GIOU 损失首先是要增加预测框的大小，使其能够与目标框重叠，然后与等式中的 IOU 项重叠。另外，当 GIOU 面对两个边界框是水平或者竖直的，对于GIOU 的参数更新和优化就会变得很缓慢。

DIOU 在IOU的基础上加入了中心点归一化，将预测框和真实框之间的距离、重叠率、尺度都考虑了进去，能够直接最小化两个检测框之间的距离，使得目标边界框回归变得更加稳定，收敛速度更快。

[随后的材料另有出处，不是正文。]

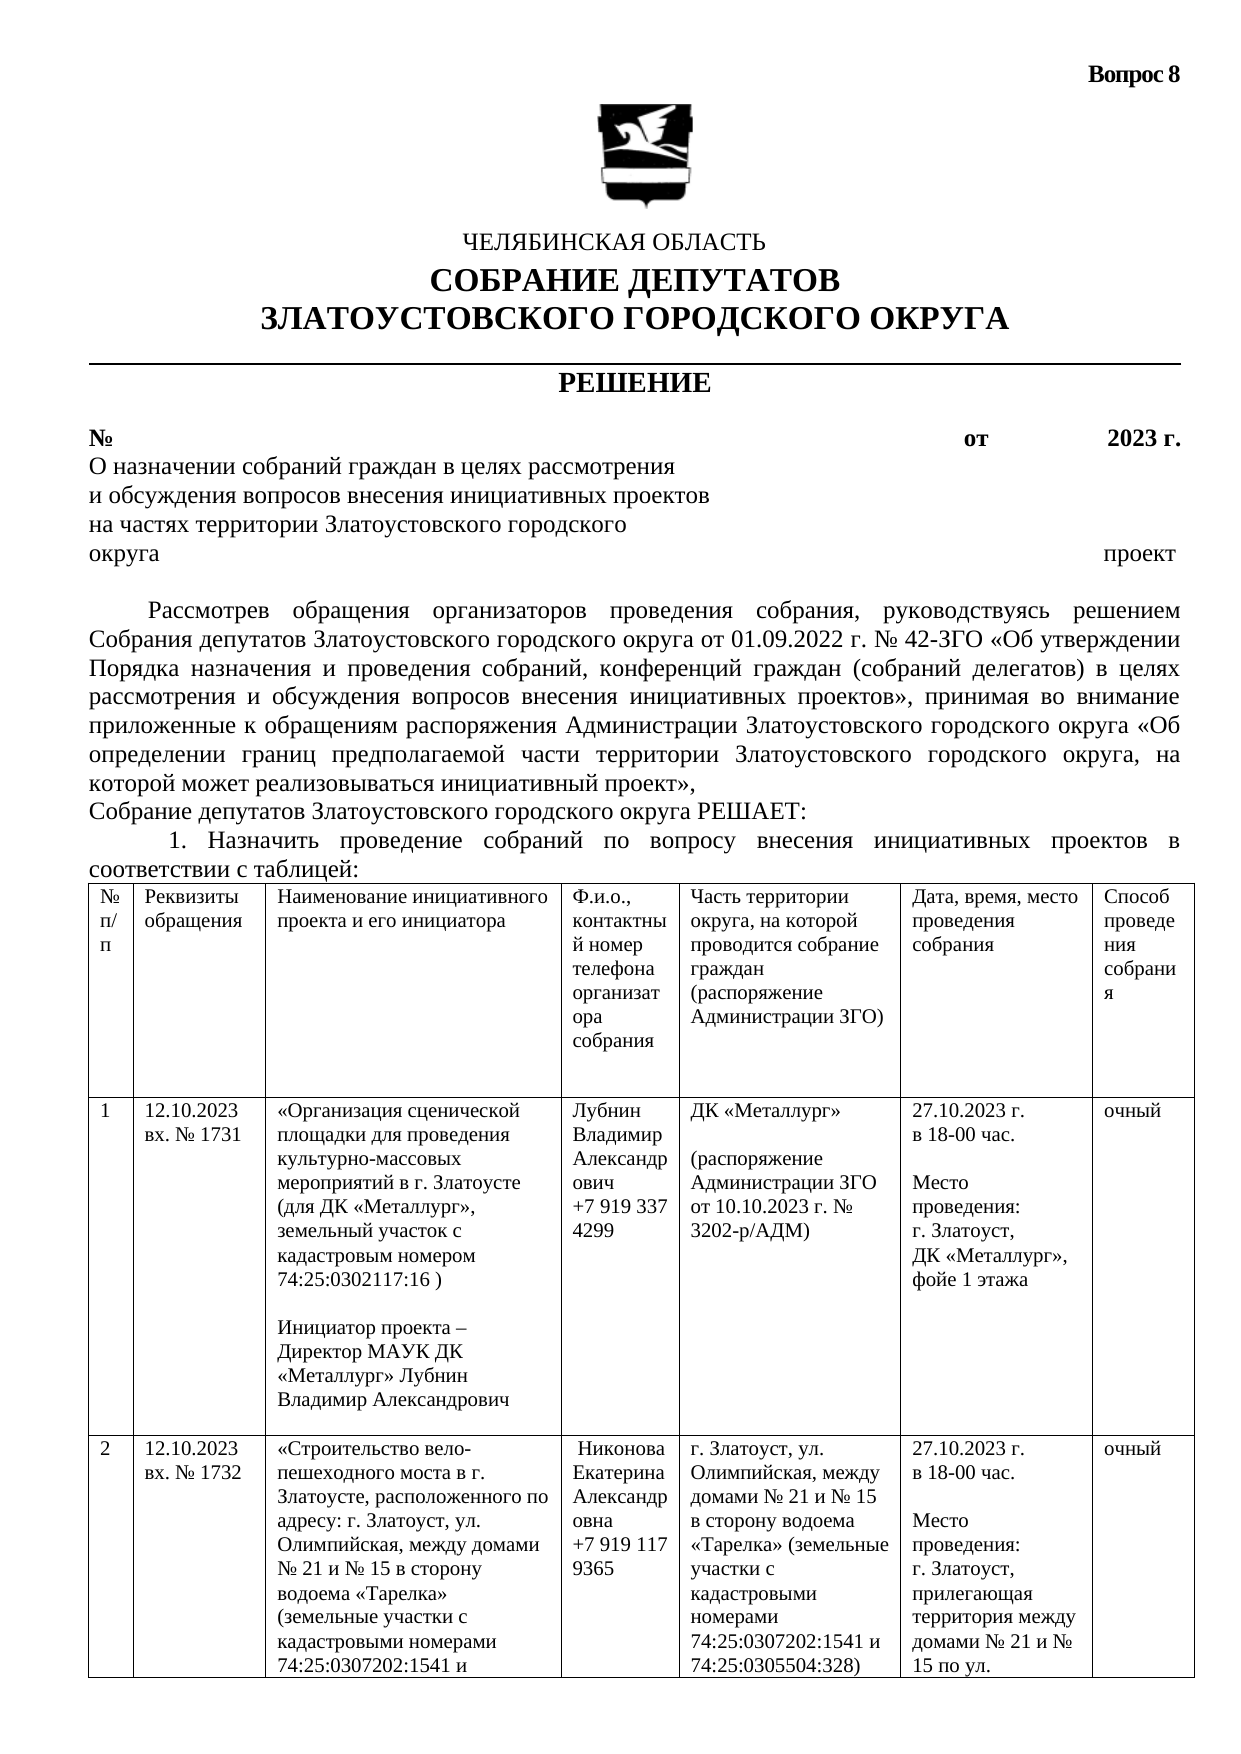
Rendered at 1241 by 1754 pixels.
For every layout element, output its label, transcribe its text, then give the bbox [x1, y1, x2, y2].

table_cell ДК «Металлург» (распоряжение Администрации ЗГО от 10.10.2023 г. № 3202-р/АДМ) [680, 1098, 900, 1435]
table_cell «Организация сценической площадки для проведения культурно-массовых мероприятий в г. Златоусте (для ДК «Металлург», земельный участок с кадастровым номером 74:25:0302117:16 ) Инициатор проекта – Директор МАУК ДК «Металлург» Лубнин Владимир Александрович [266, 1098, 561, 1435]
text 1. Назначить проведение собраний по вопросу внесения инициативных проектов в соответствии с таблицей: [89, 825, 1181, 883]
text Вопрос 8 [89, 59, 1181, 88]
text Рассмотрев обращения организаторов проведения собрания, руководствуясь решением Собрания депутатов Златоустовского городского округа от 01.09.2022 г. № 42-ЗГО «Об утверждении Порядка назначения и проведения собраний, конференций граждан (собраний делегатов) в целях рассмотрения и обсуждения вопросов внесения инициативных проектов», принимая во внимание приложенные к обращениям распоряжения Администрации Златоустовского городского округа «Об определении границ предполагаемой части территории Златоустовского городского округа, на которой может реализовываться инициативный проект», [89, 595, 1181, 796]
table_cell 2 [89, 1436, 133, 1677]
table_cell очный [1093, 1098, 1194, 1435]
picture [597, 104, 693, 209]
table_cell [680, 1436, 900, 1677]
text № от 2023 г. [89, 423, 1181, 451]
text округа проект [89, 538, 1181, 566]
table_cell 27.10.2023 г. в 18-00 час. Место проведения: г. Златоуст, ДК «Металлург», фойе 1 этажа [901, 1098, 1092, 1435]
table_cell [266, 1436, 561, 1677]
table_header Дата, время, место проведения собрания [901, 884, 1092, 1097]
text ЧЕЛЯБИНСКАЯ ОБЛАСТЬ [89, 88, 1181, 255]
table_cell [134, 1436, 265, 1677]
table_header Ф.и.о., контактный номер телефона организатора собрания [562, 884, 679, 1097]
table_cell 1 [89, 1098, 133, 1435]
text на частях территории Златоустовского городского [89, 509, 1181, 538]
text РЕШЕНИЕ [89, 365, 1181, 399]
table_header Наименование инициативного проекта и его инициатора [266, 884, 561, 1097]
table_header Реквизиты обращения [134, 884, 265, 1097]
text Собрание депутатов Златоустовского городского округа РЕШАЕТ: [89, 796, 1181, 825]
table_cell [901, 1436, 1092, 1677]
table_cell 12.10.2023 вх. № 1731 [134, 1098, 265, 1435]
table_cell Лубнин Владимир Александрович +7 919 337 4299 [562, 1098, 679, 1435]
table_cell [562, 1436, 679, 1677]
text О назначении собраний граждан в целях рассмотрения [89, 451, 1181, 480]
table_header Часть территории округа, на которой проводится собрание граждан (распоряжение Администрации ЗГО) [680, 884, 900, 1097]
table_header Способ проведения собрания [1093, 884, 1194, 1097]
text СОБРАНИЕ ДЕПУТАТОВ [89, 260, 1181, 298]
table_header № п/п [89, 884, 133, 1097]
text и обсуждения вопросов внесения инициативных проектов [89, 480, 1181, 509]
table_cell очный [1093, 1436, 1194, 1677]
text ЗЛАТОУСТОВСКОГО ГОРОДСКОГО ОКРУГА [89, 298, 1181, 337]
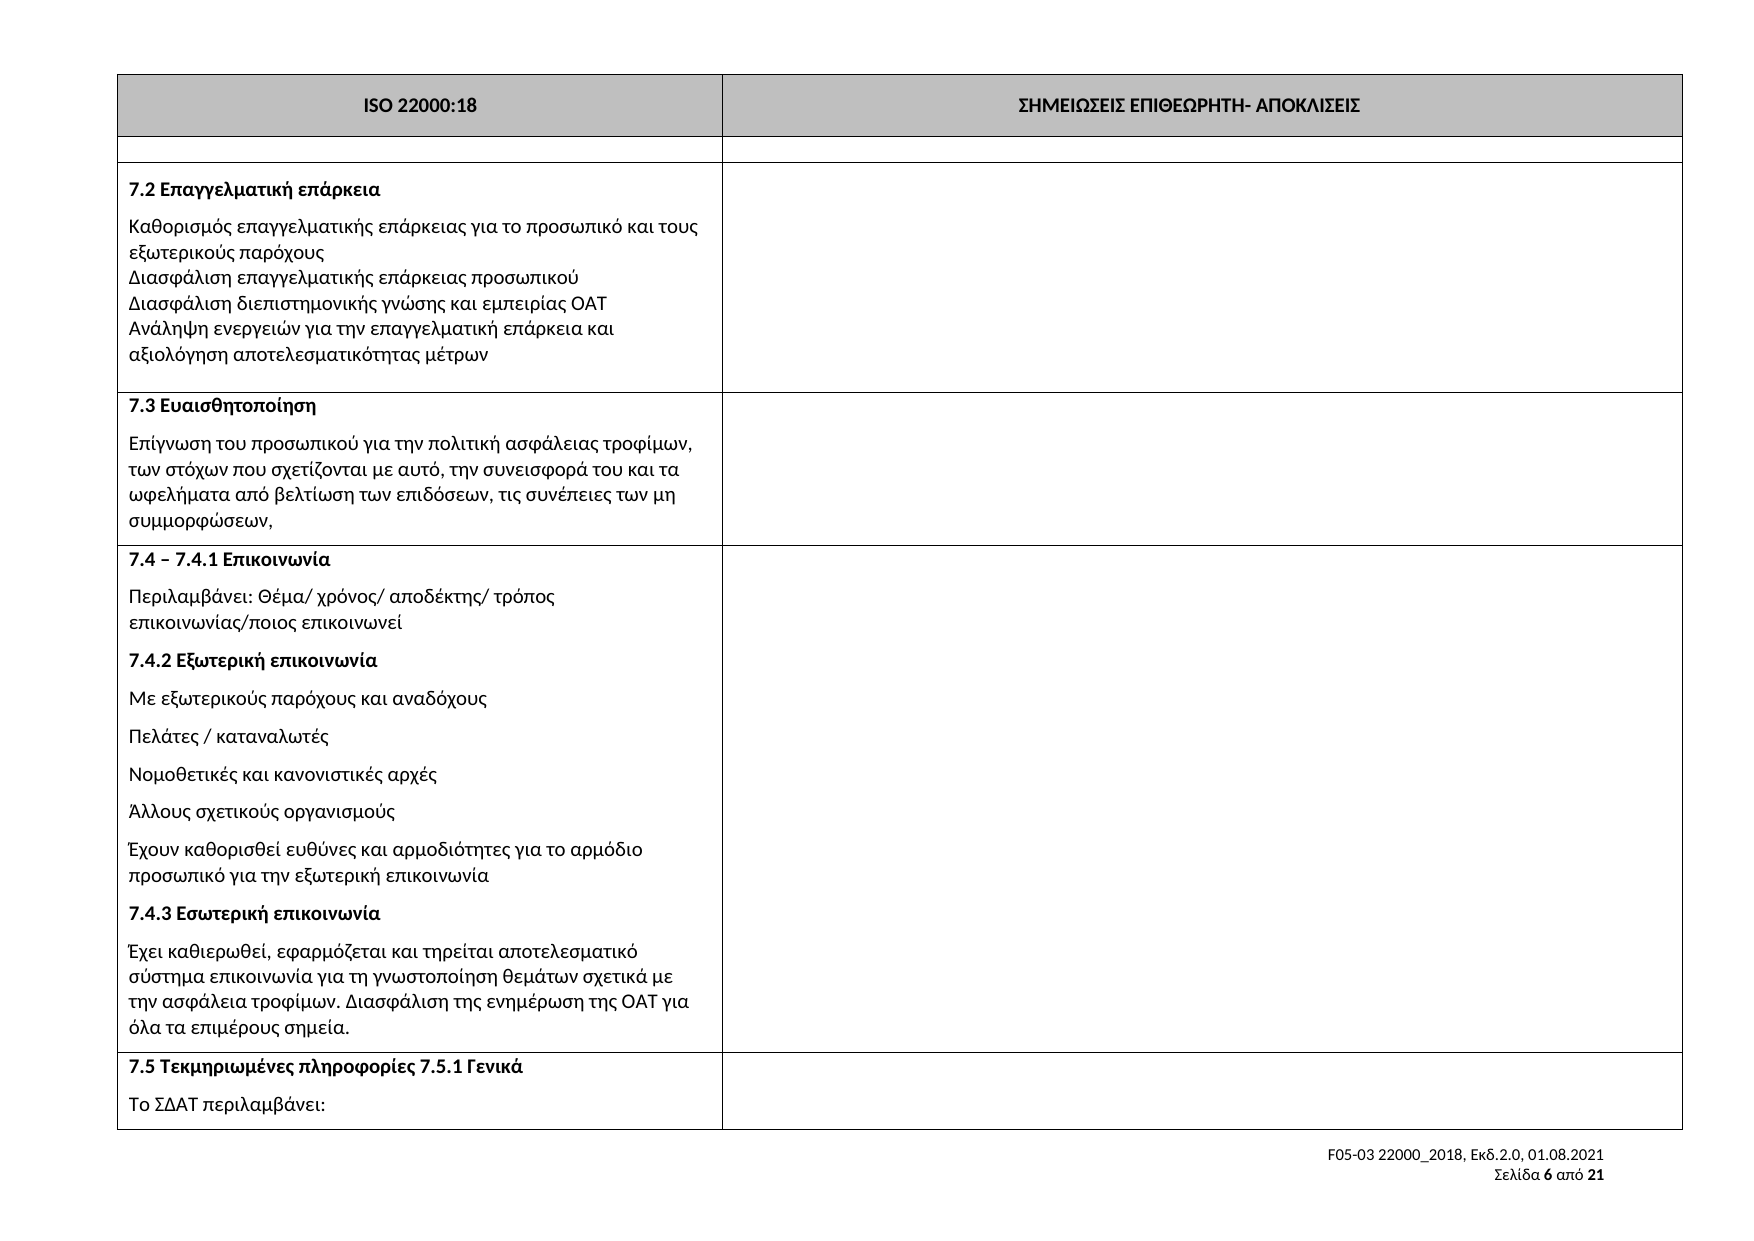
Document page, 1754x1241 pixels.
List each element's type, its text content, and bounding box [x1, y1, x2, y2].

table_cell 7.2 Επαγγελματική επάρκεια Καθορισμός επαγγελματικής επάρκειας για το προσωπικό και τους εξωτερικούς παρόχους Διασφάλιση επαγγελματικής επάρκειας προσωπικού Διασφάλιση διεπιστημονικής γνώσης και εμπειρίας ΟΑΤ Ανάληψη ενεργειών για την επαγγελματική επάρκεια και αξιολόγηση αποτελεσματικότητας μέτρων [118, 163, 722, 392]
table_cell 7.3 Ευαισθητοποίηση Επίγνωση του προσωπικού για την πολιτική ασφάλειας τροφίμων, των στόχων που σχετίζονται με αυτό, την συνεισφορά του και τα ωφελήματα από βελτίωση των επιδόσεων, τις συνέπειες των μη συμμορφώσεων, [118, 393, 722, 545]
table_cell [723, 546, 1682, 1052]
table_cell 7.4 – 7.4.1 Επικοινωνία Περιλαμβάνει: Θέμα/ χρόνος/ αποδέκτης/ τρόπος επικοινωνίας/ποιος επικοινωνεί 7.4.2 Εξωτερική επικοινωνία Με εξωτερικούς παρόχους και αναδόχους Πελάτες / καταναλωτές Νομοθετικές και κανονιστικές αρχές Άλλους σχετικούς οργανισμούς Έχουν καθορισθεί ευθύνες και αρμοδιότητες για το αρμόδιο προσωπικό για την εξωτερική επικοινωνία 7.4.3 Εσωτερική επικοινωνία Έχει καθιερωθεί, εφαρμόζεται και τηρείται αποτελεσματικό σύστημα επικοινωνία για τη γνωστοποίηση θεμάτων σχετικά με την ασφάλεια τροφίμων. Διασφάλιση της ενημέρωση της ΟΑΤ για όλα τα επιμέρους σημεία. [118, 546, 722, 1052]
table_header ISO 22000:18 [118, 75, 722, 136]
table_cell [723, 393, 1682, 545]
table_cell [118, 1053, 722, 1129]
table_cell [118, 137, 722, 162]
table_header ΣΗΜΕΙΩΣΕΙΣ ΕΠΙΘΕΩΡΗΤΗ- ΑΠΟΚΛΙΣΕΙΣ [723, 75, 1682, 136]
table_cell [723, 163, 1682, 392]
table_cell [723, 1053, 1682, 1129]
table_cell [723, 137, 1682, 162]
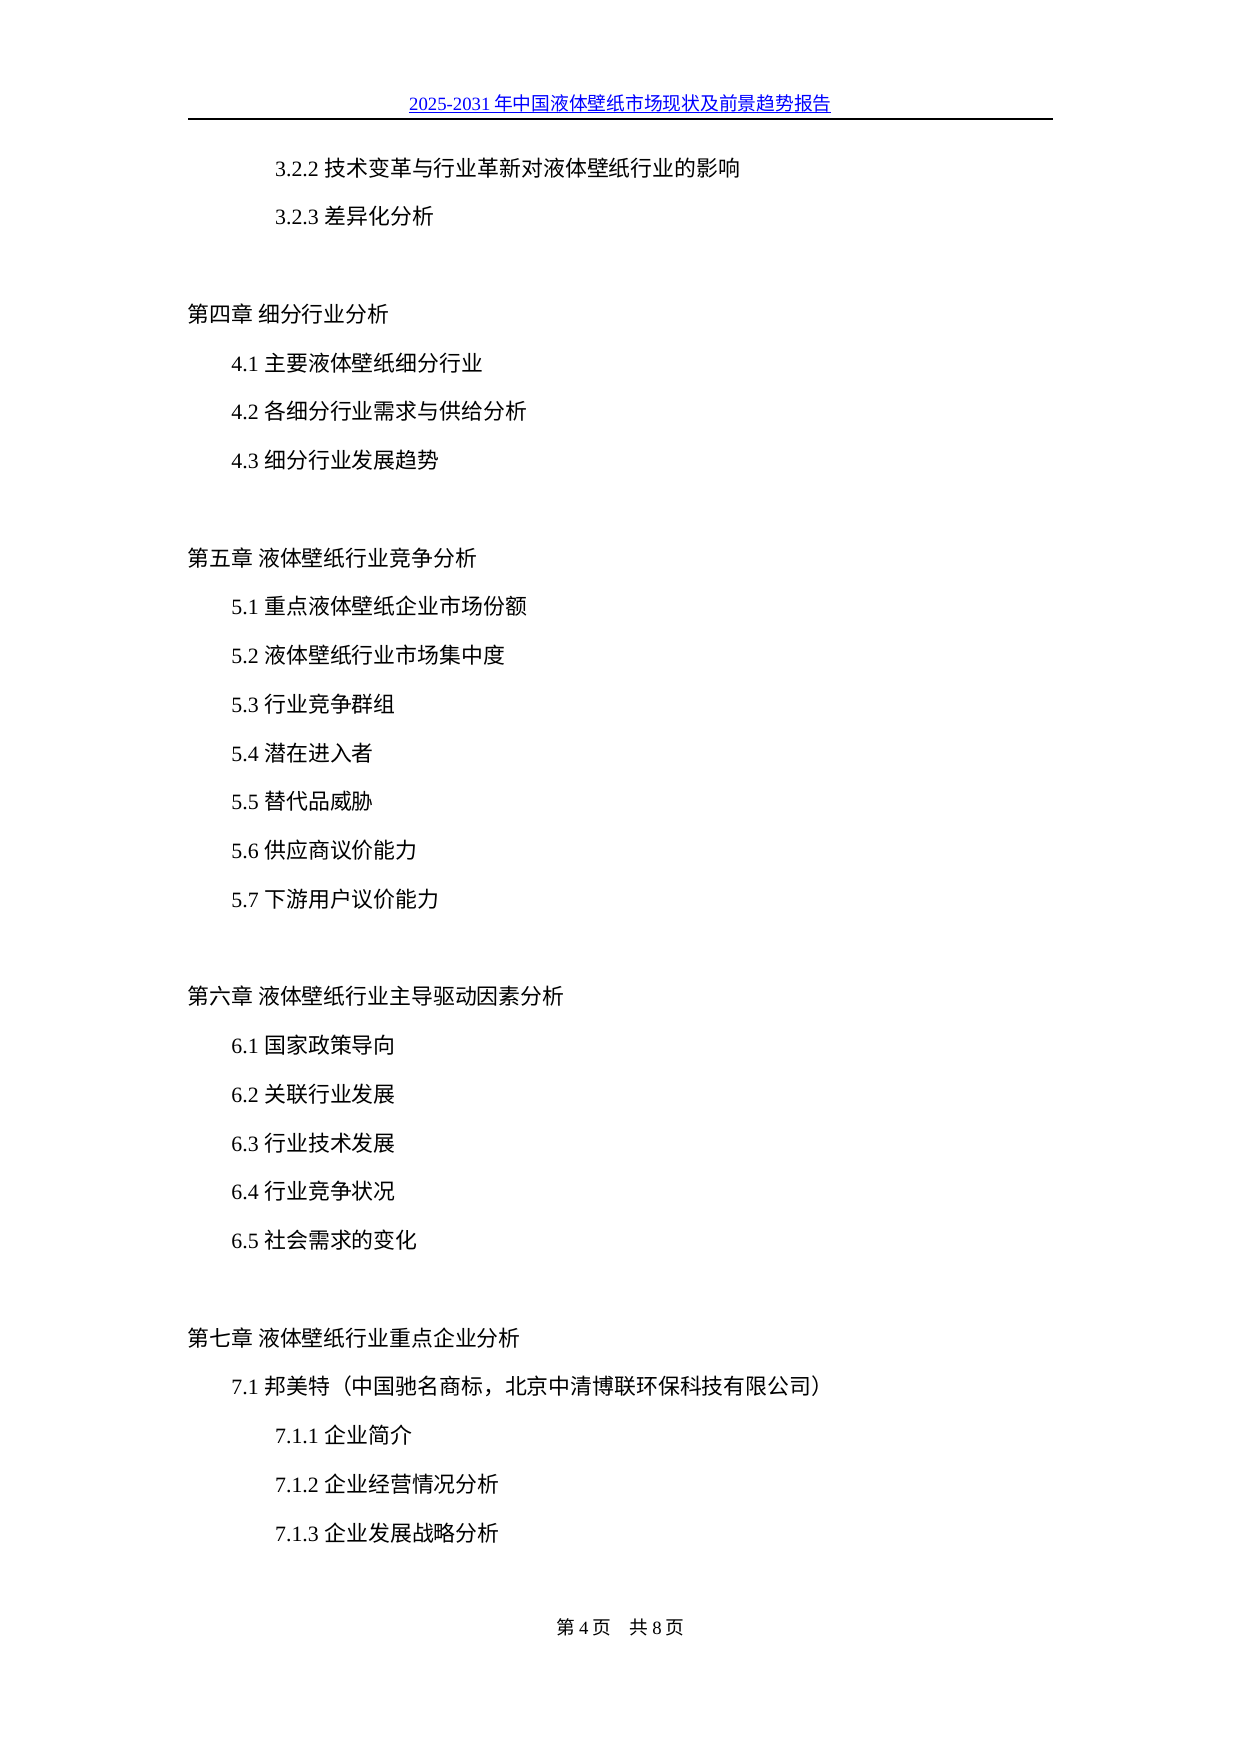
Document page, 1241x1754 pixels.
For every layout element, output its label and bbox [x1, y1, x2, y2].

text [187, 150, 1053, 1548]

b 代表预测框的中心点坐标，b_gt 代表真实框的中心点坐标， $\large \rho$ 代表两个中心点之间的欧式距离，c 代表两个目标边界框外接矩形的对角线的长度。公式如下

$\large DIOU=IOU-\frac{\rho ^{2}(b, b^{gt})}{c^{2}} = IOU-\frac{d^{2}}{c^{2}} \;\;\;\;\;L_{DIOU}=1-DIOU$

当两个边界框完美重合在一起时，距离d=0，IOU=1，此时DIOU=1。当两个边界框完全分离时，IOU=0，距离d^2 和 c^2 的比值等于1，此时DIOU=-1。因此，DIOU的值域是 [-1, 1]，Loss_DIOU 值域是[0, 2]

3.2 代码展示

'''
参数
box1: 输入的预测框信息, [b, w, h, num_anchor, 4], 其中4代表该框的中心坐标xy和宽高wh
box2: 输入的真实框信息, [b, w, h, num_anchor, 4], 其中4代表该框的中心坐标xy和宽高wh
返回值
iou: 输出的IOU损失, [b, w, h, num_anchor, 1], 其中1代表Diou值
'''
import tensorflow as tf

#（1）定义Diou计算方法
def DIOU(box1, box2):

    # ① 先计算iou
    # 接收预测框的坐标信息
    box1_xy = box1[..., 0:2]  # 预测框的中心坐标
    box1_wh = box1[..., 2:4]  # 预测框的宽高
    box1_wh_half = box1_wh // 2  # 一半的预测框的宽高
    box1_min = box1_xy - box1_wh_half  # 预测框的左上角坐标
    box1_max = box1_xy + box1_wh_half  # 预测框的右下角坐标
    # 预测框的面积
    box1_area = box1_wh[..., 0] * box1_wh[..., 1]

    # 接收真实框的坐标信息
    box2_xy = box2[..., 0:2]  # 真实框的中心坐标
    box2_wh = box2[..., 2:4]  # 真实框的宽高
    box2_wh_half = box2_wh // 2  # 一半的宽高
    box2_min = box2_xy - box2_wh_half  # 真实框的左上角坐标
    box2_max = box2_xy + box2_wh_half  # 真实框的右下角坐标
    # 真实框的面积
    box2_area = box2_wh[..., 0] * box2_wh[..., 1]

    # 交集的左上角和右下角坐标
    intersect_min = tf.maximum(box1_min, box2_min)
    intersect_max = tf.minimum(box1_max, box2_max)
    # 交集的宽高
    intersect_wh = intersect_max - intersect_min
    # 交集的面积
    intersect_area = intersect_wh[..., 0] * intersect_wh[..., 1]

    # 并集的面积
    union_area = box1_area + box2_area - intersect_area
    # 计算iou，分母加上很小的数防止为0
    iou = intersect_area / (union_area + tf.keras.backend.epsilon())

    # ② 求出包含两个框的最小封闭矩形
    enclose_min = tf.minimum(box1_min, box2_min)  # 左上坐标
    enclose_max = tf.maximum(box1_max, box2_max)  # 右下坐标
    enclose_wh = enclose_max - enclose_min  # 封闭矩形的宽高

    # 计算对角线距离 w**2 + h**2
    enclose_distance = tf.square(enclose_wh[..., 0]) + tf.square(enclose_wh[..., 1])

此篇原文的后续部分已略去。